De las bondades de estas fiestas navideñas la más valiosa es, sin lugar a dudas, la esperanza. Nuestro espíritu recupera su capacidad de renovación, su inquebrantable condición de sobreponerse a las dificultades. Todo nuestro ser toma nuevos bríos; y en cada uno de nuestros actos se percibe un aliento remozado. La esperanza trae consigo la confianza y una certidumbre especial en las posibilidades infinitas de la vida. La alegría de la navidad aleja las desilusiones y diluye la desconfianza.

Son muchas las manifestaciones de la esperanza que abundan en estos días. En principio, están los saludos, las dedicatorias en los regalos, los mensajes electrónicos, las consignas de cierre de labores en las empresas. Cada persona desea a los demás, felicidad y prosperidad; la insistencia es  para que todo vaya mejor: la salud, los negocios, las relaciones, el devenir de la existencia. Por decirlo de otra forma, la esperanza es el papel moneda usado en la época decembrina. Es como si al hacerlo se creara una fuerza premonitoria hacia lo positivo, una energía en la que lo factible se muestra cercano para su logro o realización.

Una segunda característica de la esperanza, típica de nuestra humanidad, es la de mantener imperecederos nuestros sueños, nuestras ilusiones más preciadas. Quien se esperanza no deja morir sus utopías, mantiene viva la fe en determinados anhelos. Las personas esperanzadas, por lo mismo, son más luchadoras, menos proclives al derrotismo y la inacción quejumbrosa. Los esperanzados pertenecen al bando de los emprendedores, de los que tienen en su corazón y en su mente una falencia por superar, una meta para conquistar, un proyecto que los insta a mirar el porvenir con ánimo y convicción a toda prueba. Los seres esperanzados tienen dentro de sí el fuego inextinguible de la motivación.   

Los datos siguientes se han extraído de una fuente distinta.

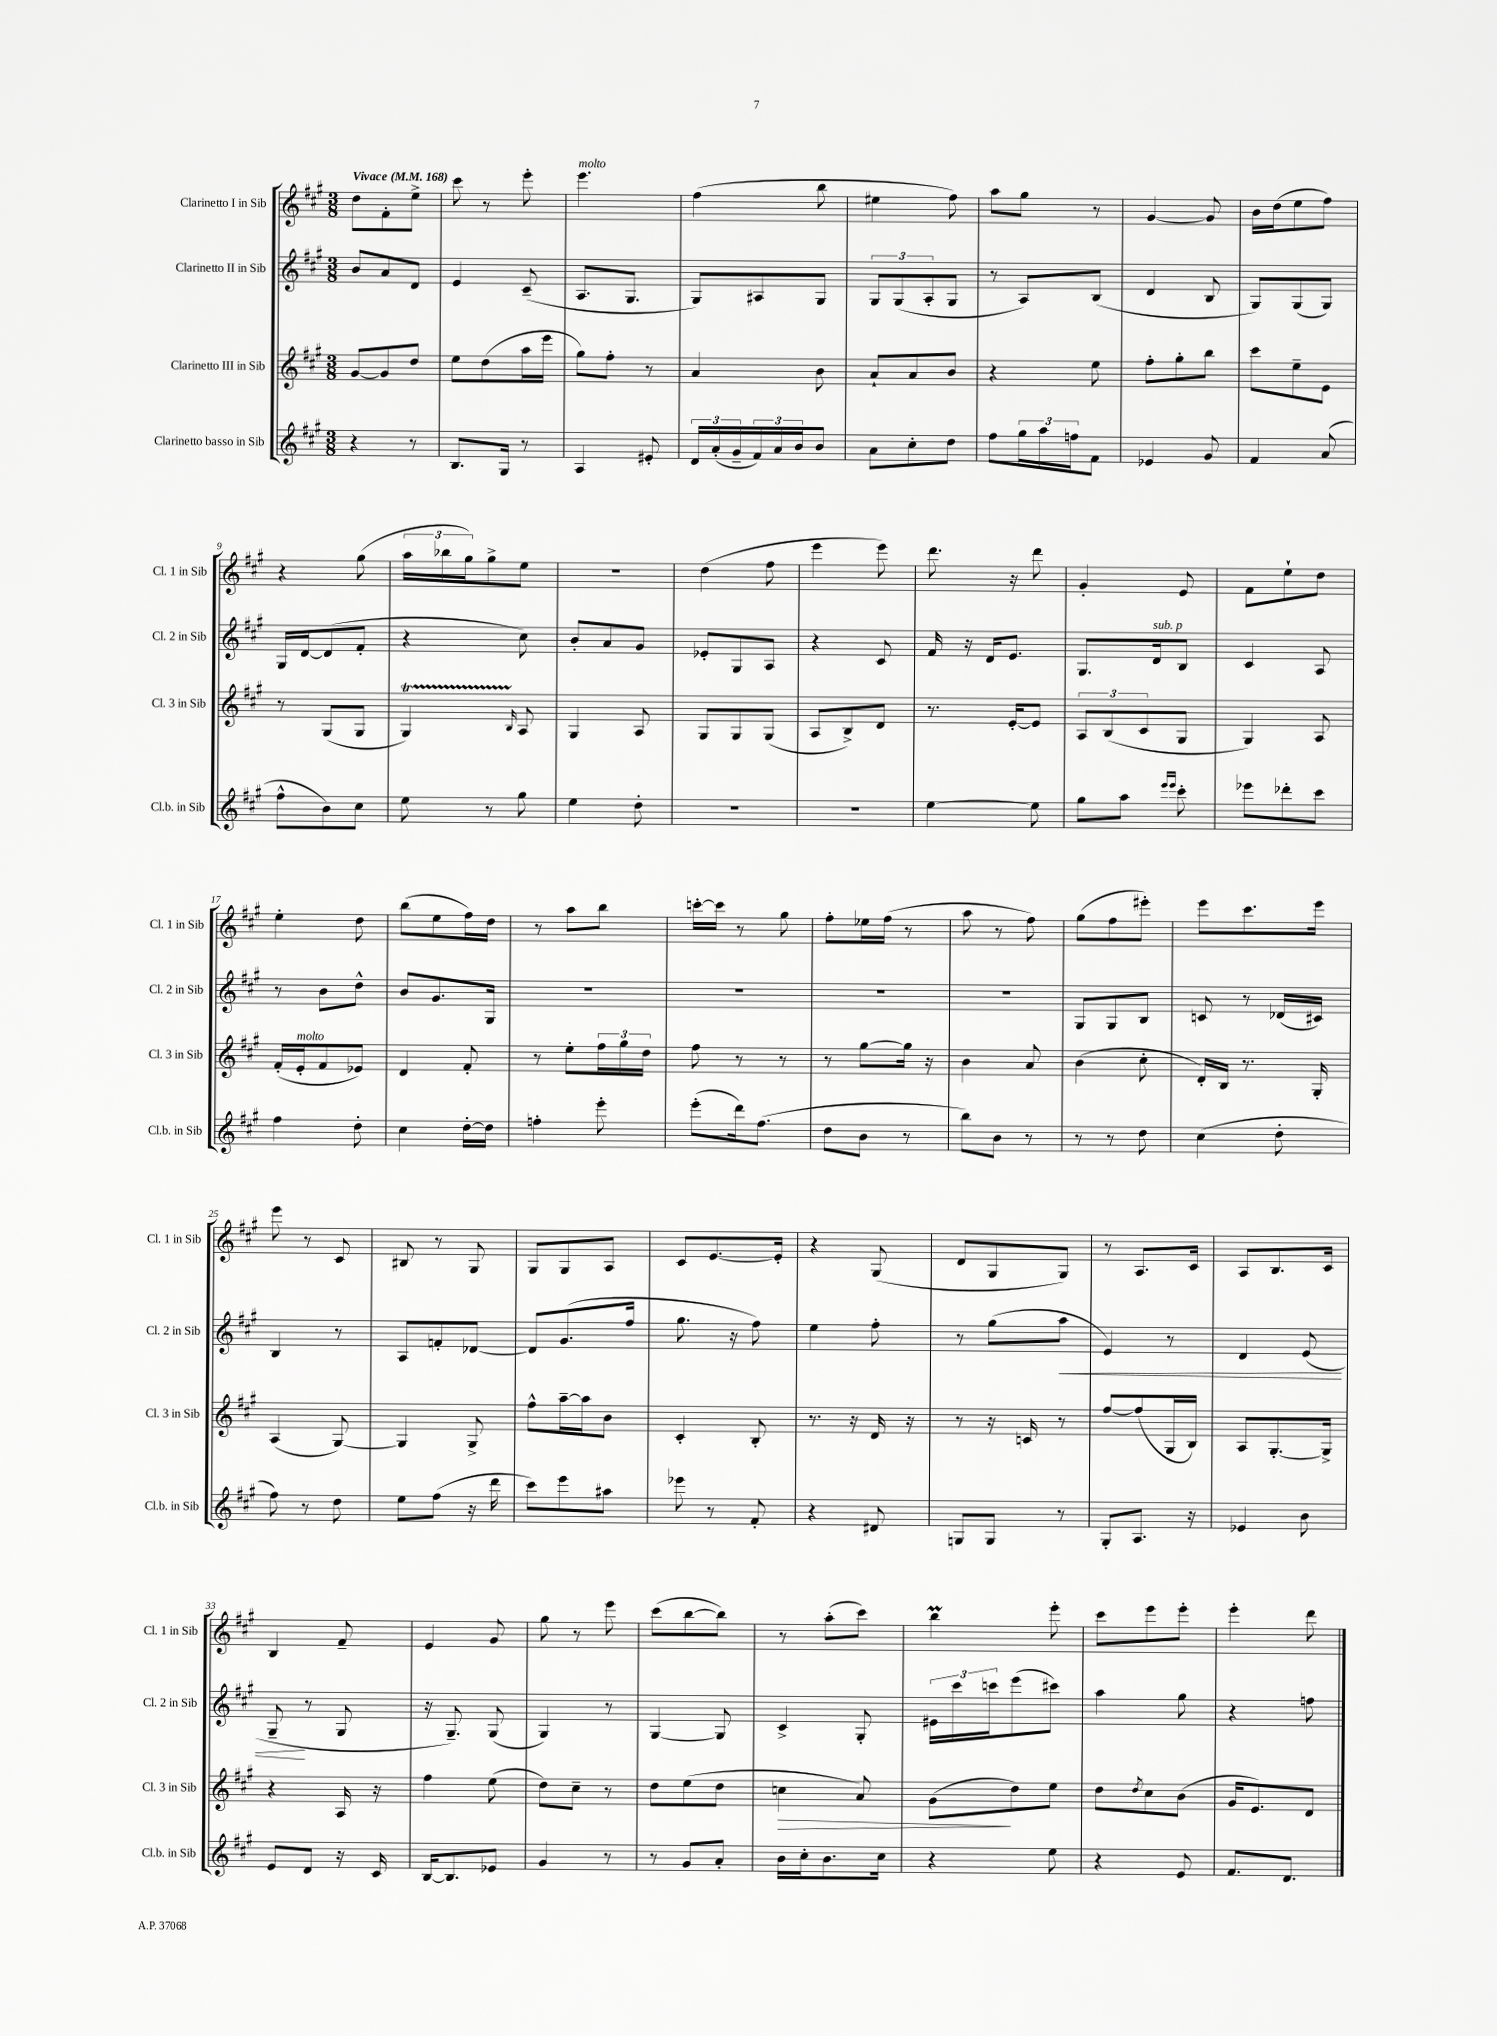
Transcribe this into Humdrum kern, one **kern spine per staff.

**kern	**kern	**dynam	**kern	**dynam	**kern
*part4	*part3	*part3	*part2	*part2	*part1
*staff4	*staff3	*staff3	*staff2	*staff2	*staff1
*I"Clarinetto basso in Sib	*I"Clarinetto III in Sib	*	*I"Clarinetto II in Sib	*	*I"Clarinetto I in Sib
*I'Cl.b. in Sib	*I'Cl. 3 in Sib	*	*I'Cl. 2 in Sib	*	*I'Cl. 1 in Sib
*clefG2	*clefG2	*	*clefG2	*	*clefG2
*k[f#c#g#]	*k[f#c#g#]	*	*k[f#c#g#]	*	*k[f#c#g#]
*M3/8	*M3/8	*	*M3/8	*	*M3/8
*MM168	*MM168	*	*MM168	*	*MM168
=1	=1	=1	=1	=1	=1
!	!	!	!	!	!LO:TX:a:B:t=Vivace
4r	[8g#/L	.	8b/L	.	8dd\L
.	8g#/]	.	8a/	.	8f#'\
8r	8dd/J	.	8d/J	.	8ee^\J
=2	=2	=2	=2	=2	=2
8.B/L	8ee\L	.	4e/	.	8ccc#\
.	(8dd\	.	.	.	8r
16G#/Jk	.	.	.	.	.
8r	16aa\L	.	(8c#~/	.	8eee'\
.	16eee\JJ	.	.	.	.
=3	=3	=3	=3	=3	=3
!	!	!	!	!	!LO:TX:a:i:t=molto
4A/	8gg#\L)	.	8.A/L	.	4.eee\
.	8ff#'\J	.	.	.	.
.	.	.	8.G#/J	.	.
8e#X'/	8r	.	.	.	.
=4	=4	=4	=4	=4	=4
24d/LL	4a/	.	8G#/L)	.	(4ff#\
(24a'/	.	.	.	.	.
24g#~/	.	.	.	.	.
24f#/)	.	.	8A#X/	.	.
24a/	.	.	.	.	.
24b/J	.	.	.	.	.
8b/J	8b\	.	8G#/J	.	8bb\
=5	=5	=5	=5	=5	=5
8a\L	8a`/L	.	12G#/L	.	4ee#X\
.	.	.	(12G#/	.	.
8cc#'\	8a/	.	.	.	.
.	.	.	12A'/	.	.
8dd\J	8b/J	.	8G#/J	.	8ff#\)
=6	=6	=6	=6	=6	=6
8ff#\L	4r	.	8r	.	8aa\L
24gg#\L	.	.	8A/L)	.	8gg#\J
24aa\	.	.	.	.	.
24ffn\J	.	.	.	.	.
8f#\J	8ee\	.	(8B/J	.	8r
=7	=7	=7	=7	=7	=7
4e-X/	8ff#'\L	.	4d/	.	[4g#/
.	8gg#'\	.	.	.	.
8g#/	8bb\J	.	8B/	.	8g#/]
=8	=8	=8	=8	=8	=8
4f#/	8ccc#\L	.	8G#/L)	.	16b\LL
.	.	.	.	.	(16dd\J
.	8ee~\	.	(8G#/	.	8ee\
(8a/	8e\J	.	8G#/J)	.	8ff#\J)
!!LO:LB:g=z
=9	=9	=9	=9	=9	=9
8ff#^^\L	8r	.	16G#/LL	.	4r
.	.	.	[16d/J	.	.
8b\)	(8G#/L	.	(8d/]	.	.
8cc#\J	8G#/J	.	8f#'/J	.	(8gg#\
=10	=10	=10	=10	=10	=10
8ee\	4G#t/)	.	4r	.	24aa\LL
.	.	.	.	.	24bb-X\
.	.	.	.	.	24gg#\J)
8r	.	.	.	.	8gg#^\
.	16qqB/	.	.	.	.
8gg#\	8A/	.	8cc#\)	.	8ee\J
=11	=11	=11	=11	=11	=11
4ee\	4G#/	.	8b'/L	.	4.r
.	.	.	8a/	.	.
8dd'\	8A/	.	8g#/J	.	.
=12	=12	=12	=12	=12	=12
4.r	8G#/L	.	8e-X'/L	.	(4dd\
.	8G#/	.	8G#/	.	.
.	(8G#/J	.	8A/J	.	8ff#\
=13	=13	=13	=13	=13	=13
4.r	8A/L	.	4r	.	4eee\
.	8B^/)	.	.	.	.
.	8d/J	.	8c#/	.	8eee\)
=14	=14	=14	=14	=14	=14
[4ee\	8.r	.	16f#/	.	8.ddd\
.	.	.	16r	.	.
.	.	.	16d/KL	.	.
.	[16e'/KL	.	8.e/J	.	16r
8ee\]	8e/J]	.	.	.	8ddd\
=15	=15	=15	=15	=15	=15
8gg#\L	12A/L	.	8.G#/L	.	4g#'/
.	(12B/	.	.	.	.
8aa\J	.	.	.	.	.
.	12c#/	.	.	.	.
!	!	!	!LO:TX:a:i:t=sub. p	!	!
.	.	.	16d/k	.	.
16qqeee/LL	.	.	.	.	.
16qqeee/JJ	.	.	.	.	.
8ccc#'\	8G#/J	.	8B/J	.	8e/
=16	=16	=16	=16	=16	=16
8eee-X\L	4G#/)	.	4c#/	.	8f#\L
8ddd-X'\	.	.	.	.	8ee`\
8ccc#\J	8A/	.	8A/	.	8dd\J
!!LO:LB:g=z
=17	=17	=17	=17	=17	=17
4ff#\	(16f#'/LL	.	8r	.	4ee'\
!	!LO:TX:a:i:t=molto	!	!	!	!
.	16e'/J	.	.	.	.
.	8f#/	.	8b\L	.	.
8dd'\	8e-X/J)	.	8dd^^\J	.	8dd\
=18	=18	=18	=18	=18	=18
4cc#\	4d/	.	8b/L	.	(8bb\L
.	.	.	8.g#/	.	8ee\
[16dd'\LL	8f#'/	.	.	.	16ff#\L)
16dd\JJ]	.	.	16G#/Jk	.	16dd\JJ
=19	=19	=19	=19	=19	=19
4ffn'\	8r	.	4.r	.	8r
.	8ee'\L	.	.	.	8aa\L
8eee'\	24ff#\L	.	.	.	8bb\J
.	24gg#\	.	.	.	.
.	24dd\JJ	.	.	.	.
=20	=20	=20	=20	=20	=20
(8eee'\L	8ff#\	.	4.r	.	[16cccn'\LL
.	.	.	.	.	16ccc\JJ]
16ddd\k)	8r	.	.	.	8r
(8.ff#\J	.	.	.	.	.
.	8r	.	.	.	8gg#\
=21	=21	=21	=21	=21	=21
8dd\L	8r	.	4.r	.	8ff#'\L
8b\J	[8gg#\L	.	.	.	16ee-X\L
.	.	.	.	.	(16ff#\JJ
8r	16gg#\Jk]	.	.	.	8r
.	16r	.	.	.	.
=22	=22	=22	=22	=22	=22
8bb\L)	4b\	.	4.r	.	8aa\
8b\J	.	.	.	.	8r
8r	8a/	.	.	.	8ff#\)
=23	=23	=23	=23	=23	=23
8r	(4b\	.	8G#/L	.	(8gg#\L
8r	.	.	8G#/	.	8ff#\
8dd\	8cc#'\	.	8B/J	.	8eee#X'\J)
=24	=24	=24	=24	=24	=24
(4cc#\	16d'/LL)	.	8cn/	.	8eee\L
.	16B/JJ	.	.	.	.
.	8.r	.	8r	.	8.ccc#\
8dd'\	.	.	(16d-X/LL	.	.
.	16G#'/	.	16c#X/JJ)	.	16eee\Jk
!!LO:LB:g=z
=25	=25	=25	=25	=25	=25
8ff#\)	(4A/	.	4B/	.	8eee\
8r	.	.	.	.	8r
8dd\	[8G#/)	.	8r	.	8c#/
=26	=26	=26	=26	=26	=26
8ee\L	4G#/]	.	8A/L	.	8B#X/
(8ff#\J	.	.	8fn'/	.	8r
16r	8G#^/	.	[8d-X/J	.	8G#/
16ddd\	.	.	.	.	.
=27	=27	=27	=27	=27	=27
8ccc#\L)	8ff#^^\L	.	8d-/L]	.	8G#/L
8eee\	[16aa~\L	.	(8.g#/	.	8G#/
.	16aa\J]	.	.	.	.
8aa#X\J	8b\J	.	.	.	8A/J
.	.	.	16ff#/Jk	.	.
=28	=28	=28	=28	=28	=28
8eee-X\	4c#'/	.	8.gg#\	.	8c#/L
8r	.	.	.	.	[8.e/
.	.	.	16r	.	.
8f#'/	8B'/	.	8ff#\)	.	.
.	.	.	.	.	16e'/Jk]
=29	=29	=29	=29	=29	=29
4r	8.r	.	4ee\	.	4r
.	16r	.	.	.	.
8d#X/	16d/	.	8ff#'\	.	(8G#/
.	16r	.	.	.	.
=30	=30	=30	=30	=30	=30
8Gn/L	8r	.	8r	.	8d/L
8G/J	16r	.	(8gg#\L	.	8G#/
.	16cn/	.	.	.	.
!	!	!	!	!LO:HP:b	!
8r	8r	.	8aa\J	<	8G#/J)
=31	=31	=31	=31	=31	=31
8G#'/L	[8ff#/L	.	4e/)	.	8r
8.A/J	(8ff#/]	.	.	.	8.A/L
.	16G#/L	.	8r	.	.
16r	16B/JJ)	.	.	.	16c#/Jk
=32	=32	=32	=32	=32	=32
4e-X/	8A/L	.	4d/	.	8A/L
.	[8.G#'/	.	.	.	8.B/
8b\	.	.	(8e/	.	.
.	16G#^/Jk]	.	.	.	16c#/Jk
!!LO:LB:g=z
=33	=33	=33	=33	=33	=33
8e/L	4r	.	8G#~/	.	4B/
8d/J	.	.	8r	[	.
16r	16A/	.	8G#/	.	8f#~/
16c#/	16r	.	.	.	.
=34	=34	=34	=34	=34	=34
[16B/KL	4ff#\	.	16r	.	4e/
8.B/]	.	.	8.G#~/)	.	.
8e-X/J	(8ee\	.	(8G#/	.	8g#/
=35	=35	=35	=35	=35	=35
4g#/	8dd\L)	.	4G#/)	.	8gg#\
.	8cc#~\J	.	.	.	8r
8r	8r	.	8r	.	8eee\
=36	=36	=36	=36	=36	=36
8r	8dd\L	.	[4G#/	.	(8ccc#\L
8g#/L	(8ee\	.	.	.	[8bb\
8a'/J	8dd\J	.	8G#/]	.	8bb\J])
=37	=37	=37	=37	=37	=37
!	!	!LO:HP:b	!	!	!
16b\LL	4ccn\	>	4c#^/	.	8r
16cc#'\J	.	.	.	.	.
8.b\	.	.	.	.	(8aa'\L
.	8a/)	.	8G#'/	.	8ccc#\J)
16cc#\Jk	.	.	.	.	.
=38	=38	=38	=38	=38	=38
4r	(8g#\L	.	24e#X\LL	.	4bbM\
.	.	.	24ccc#\	.	.
.	.	.	24cccn\J	.	.
.	8dd\)	]	(8eee\	.	.
8ee\	8ee\J	.	8ccc#X\J)	.	8eee'\
=39	=39	=39	=39	=39	=39
4r	8dd\L	.	4aa\	.	8ccc#\L
.	8qdd/	.	.	.	.
.	8cc#\	.	.	.	8eee\
8e/	(8b\J	.	8gg#\	.	8eee'\J
=40	=40	=40	=40	=40	=40
8.f#/L	16g#/KL	.	4r	.	4eee'\
.	8.e/)	.	.	.	.
8.d/J	.	.	.	.	.
.	8d/J	.	8ffn\	.	8ddd\
==	==	==	==	==	==
*-	*-	*-	*-	*-	*-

La esperanza subraya, además, el aspecto mejorable de las situaciones por las que pasamos o de las actuaciones que realizamos. Los que están enfermos se esperanzan en su mejoría; los que han sufrido un revés de la fortuna se esperanzan en que dicha fatalidad se repare con el tiempo; los que han cometido un error o provocado una falta esperan repararla o resarcirla. En esta perspectiva, la esperanza es un remedio efectivo contra la predestinación o los determinismos paralizantes. No hay cosas ya fijadas de antemano, parece decirnos la esperanza. Los seres humanos contamos con libertad y podemos hacer que la porfía de nuestra voluntad se imponga a las condiciones más aciagas y desfavorables.

Y cuando estamos esperanzados siempre encontraremos aliados para nuestros sueños, siempre hallaremos cómplices para esos proyectos extraordinarios. Si es la esperanza nuestro santo y seña muchos serán los amigos que hallemos en el transcurrir de nuestra vida. A veces, la presencia y fuerza de los vientos favorables depende de qué tanto velamen posee el barco de nuestra esperanza. Los auxilios, los mecenazgos, los apoyos incondicionales, dependen –en gran medida– de la envergadura de nuestra esperanza. Si es vigorosa, si tiene rápida capacidad de reposición, si no claudica en su búsqueda de horizontes, seguramente seremos depositarios de las manifestaciones de la gratuidad y habrá en el cielo una estrella refulgente que ilumine nuestro camino. 

Cerremos estas consideraciones  afirmando que la navidad rubrica la virtud de la esperanza. No pasemos por alto las señales de este beneficio. Dejemos que la favorabilidad habite en nuestro interior, y roguemos para que ese estado de ánimo se mantenga incandescente durante mucho tiempo.